Rewrite the part of these lines that opens with the line containing "Relacionados" and closes with the line containing "deteriora por día", changing "boniatos" to "viandas" and leaving everything else unchanged.

DATA TO USE:
····················
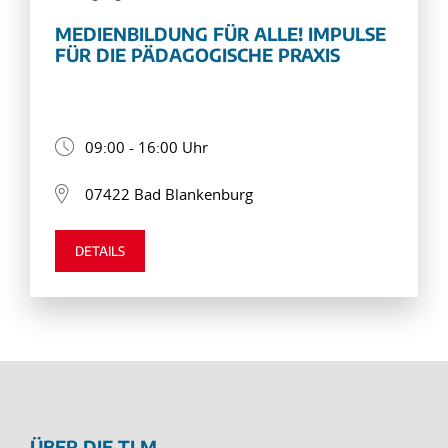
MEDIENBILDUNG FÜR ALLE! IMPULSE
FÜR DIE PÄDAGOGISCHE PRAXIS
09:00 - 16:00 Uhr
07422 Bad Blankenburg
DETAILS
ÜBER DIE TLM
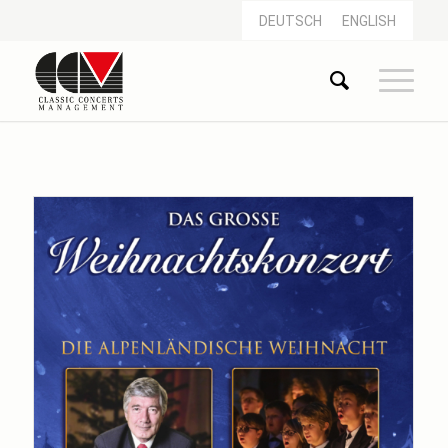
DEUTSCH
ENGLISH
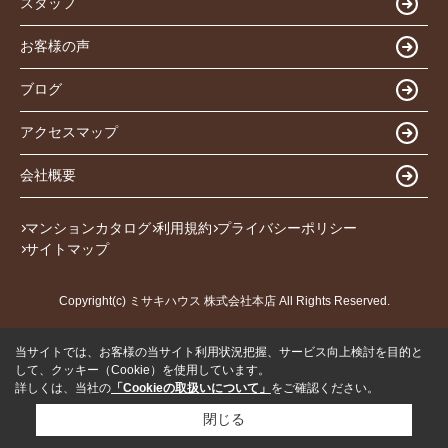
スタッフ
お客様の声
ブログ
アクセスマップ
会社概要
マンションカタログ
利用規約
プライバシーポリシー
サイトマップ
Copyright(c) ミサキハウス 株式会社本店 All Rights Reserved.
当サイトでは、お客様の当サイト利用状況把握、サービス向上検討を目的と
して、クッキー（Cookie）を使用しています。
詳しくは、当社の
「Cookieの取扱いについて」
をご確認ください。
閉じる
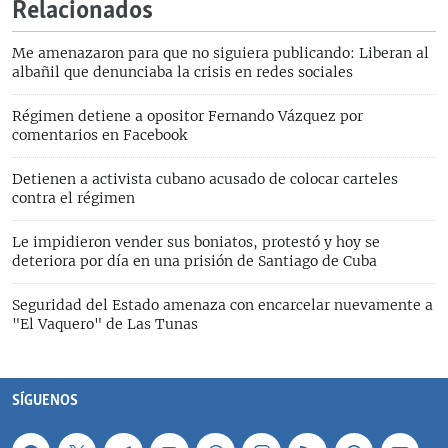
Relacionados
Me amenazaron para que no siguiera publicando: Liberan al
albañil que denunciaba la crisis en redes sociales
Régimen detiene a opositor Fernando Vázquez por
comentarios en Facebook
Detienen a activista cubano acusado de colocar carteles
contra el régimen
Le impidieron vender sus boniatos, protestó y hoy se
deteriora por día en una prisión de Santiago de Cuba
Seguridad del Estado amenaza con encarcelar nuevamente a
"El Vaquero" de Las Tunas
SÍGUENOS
····················
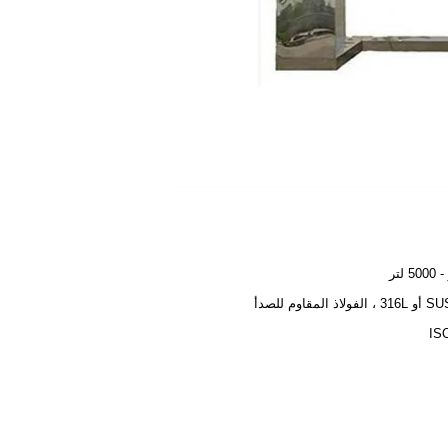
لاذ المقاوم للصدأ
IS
····················
EXERCISE RESPONSE:
Relacionados
Me amenazaron para que no siguiera publicando: Liberan al
albañil que denunciaba la crisis en redes sociales
Régimen detiene a opositor Fernando Vázquez por
comentarios en Facebook
Detienen a activista cubano acusado de colocar carteles
contra el régimen
Le impidieron vender sus viandas, protestó y hoy se
deteriora por día en una prisión de Santiago de Cuba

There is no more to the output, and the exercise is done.